2kg blackberries/elderberries (equal quantities)
1.5kg sugar
Half cup of very strong black tea*
4 litres water
Juice of one lemon (I use 1tsp of citric acid)
1 campden tablet (crushed)
1 tsp yeast nutrient
1 tsp pectolase
Red wine yeast

Freeze berries overnight (or longer if still gathering), then put into a fermentation bin and allow to thaw. Give them a bit of a squish to get lots of juice out, but try not to crush the seeds too much. Add the sugar, boil one litre of the water and pour it over, stir until sugar has dissolved. Add the rest of the water (cold) and all the other ingredients.
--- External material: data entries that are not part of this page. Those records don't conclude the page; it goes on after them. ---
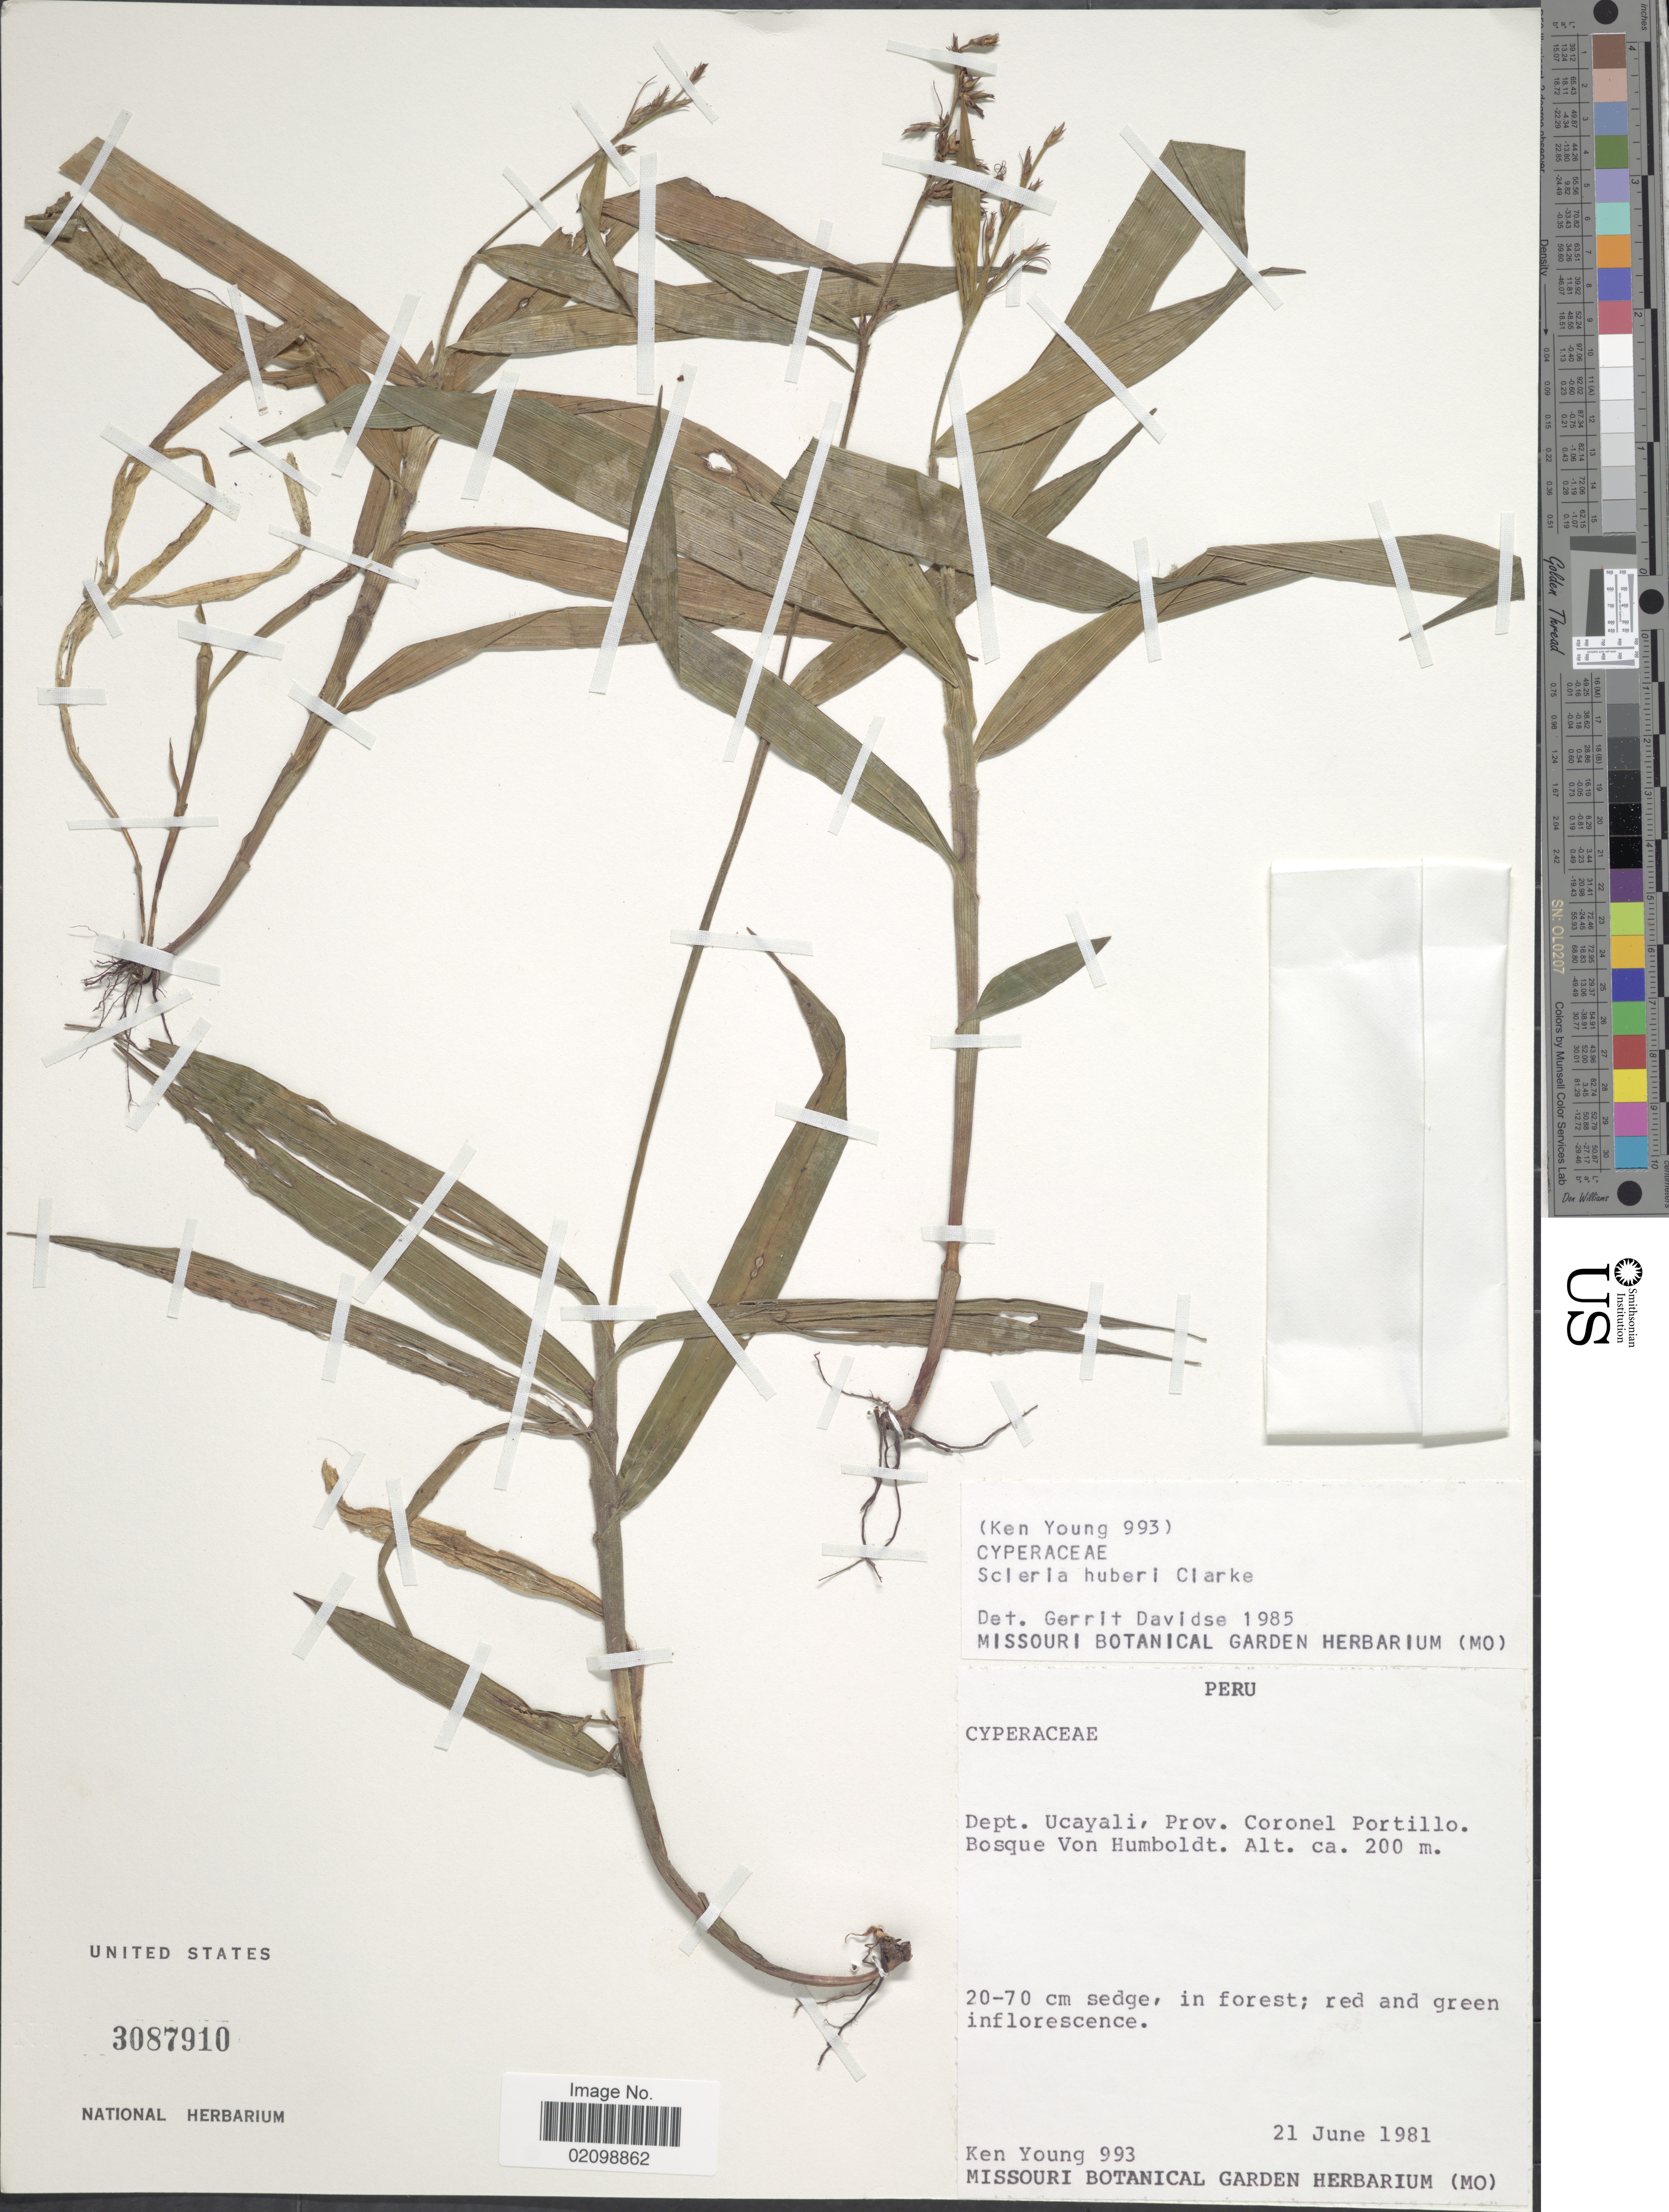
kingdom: Plantae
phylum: Tracheophyta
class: Liliopsida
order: Poales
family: Cyperaceae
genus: Scleria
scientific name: Scleria huberi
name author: C.B. Clarke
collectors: K. Young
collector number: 993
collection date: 1981-06-21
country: Peru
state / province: Ucayali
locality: Dept. Ucayali, Prov. Coronel Portillo, Bosque Von Humboldt.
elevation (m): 200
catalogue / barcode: US 3087910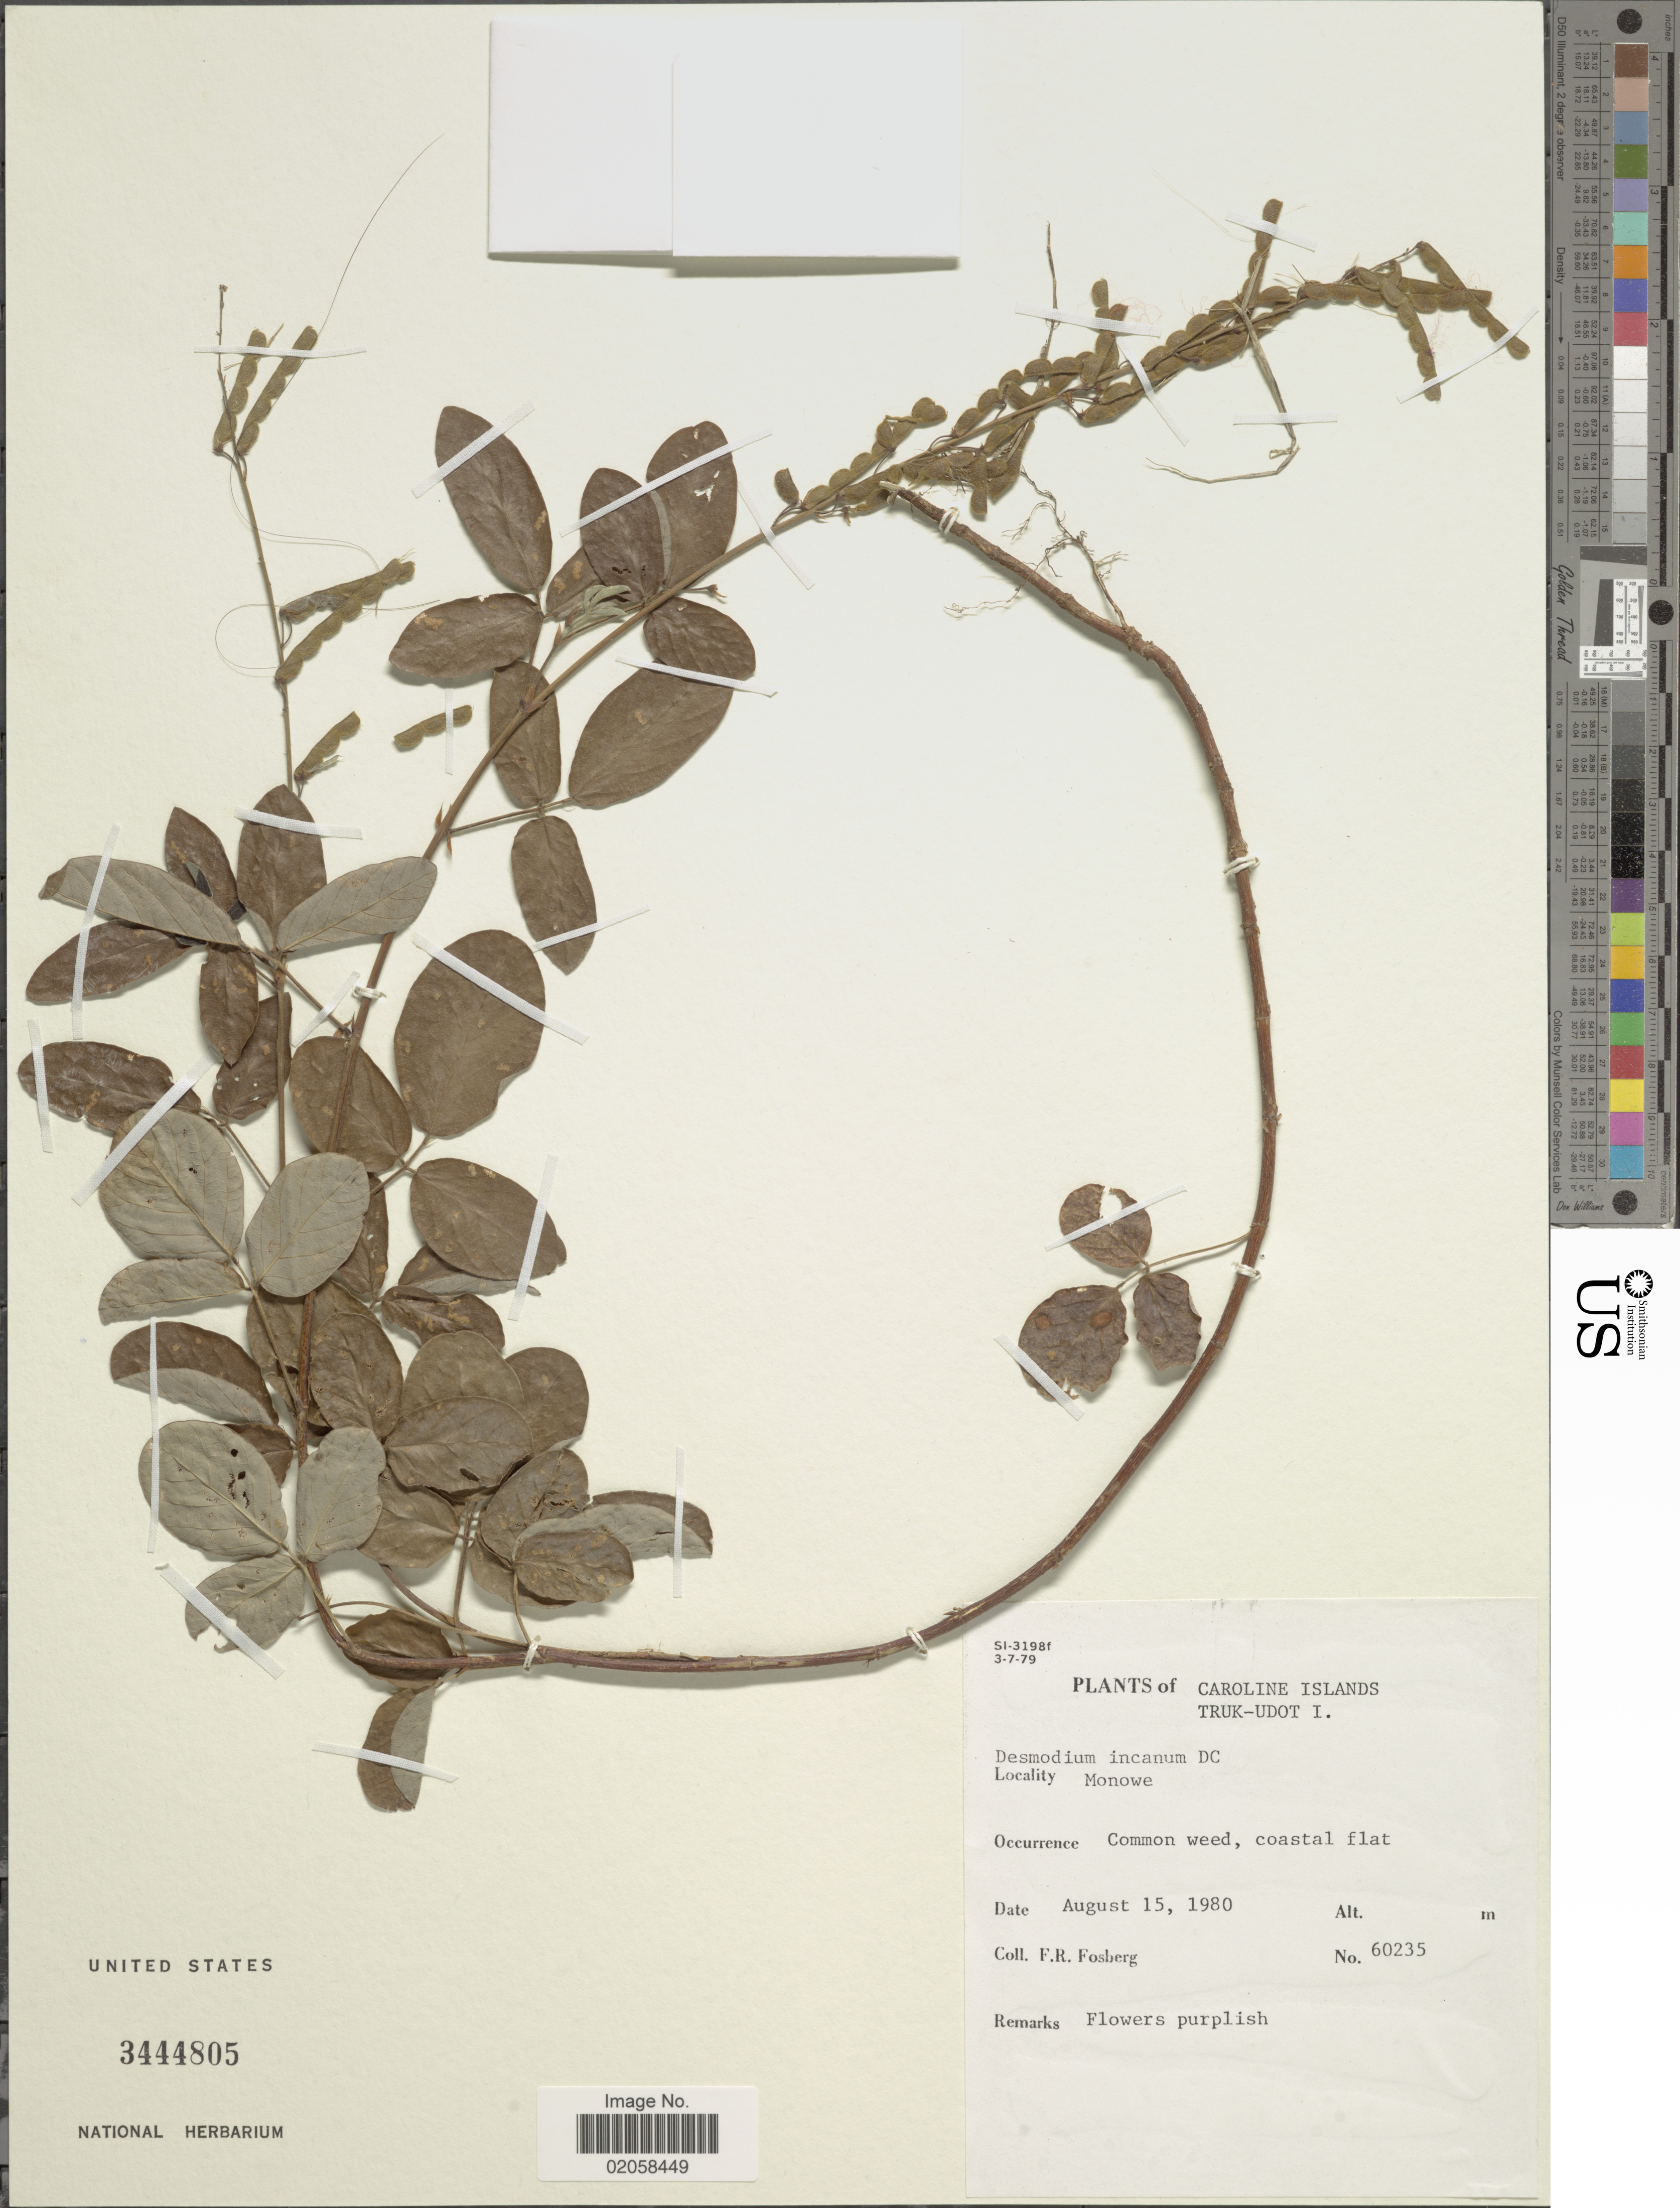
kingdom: Plantae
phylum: Tracheophyta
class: Magnoliopsida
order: Fabales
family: Fabaceae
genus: Desmodium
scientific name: Desmodium incanum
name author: (Sw.) DC.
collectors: F. R. Fosberg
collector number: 60235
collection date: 1980-08-15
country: Micronesia, Federated States of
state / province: Truk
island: Udot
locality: Caroline Islands, Truk-Udot I., Monowe, common weed, coastal flat.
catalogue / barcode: US 3444805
My method differs only in that I leave it all for twenty four hours before I pitch the yeast to give the Campden tablet a chance to kill off any remaining wild yeasts and to disperse.

Let it sit in the bin for three-five days, then strain into a demijohn (I strain it into another bin first using a sieve and a muslin cloth, then pour into demijohn up to the shoulder as I make less mess that way). I have a litre plastic bottle that I fitted with an airlock that I put any excess into, then I top up after the most vigorous fermentation has finished up to the bottom of the neck of the DJ, more or less.

Rack after a month or so, let it ferment out. I’ll usually rack again after a few weeks, perhaps a month or two, maybe again if sediment still forming, then hide it away somewhere dark for a few months with a safety bung in it to clear fully before I bottle. Leave in the bottle as long as possible before drinking; pure blackberry less so, ready and drinkable in six months or so.

*If you decide to make pure elderberry wine, don’t add the tea; elderberry has plenty of tannin already. If you make pure blackberry wine, add more tea!

The idea of the half and half is that blackberry wine can be a little sickly, elderberry can be very tanniny, the two together balance each other out.

Quick to make, very labour UNintensive, but requires patience in spades before you drink it!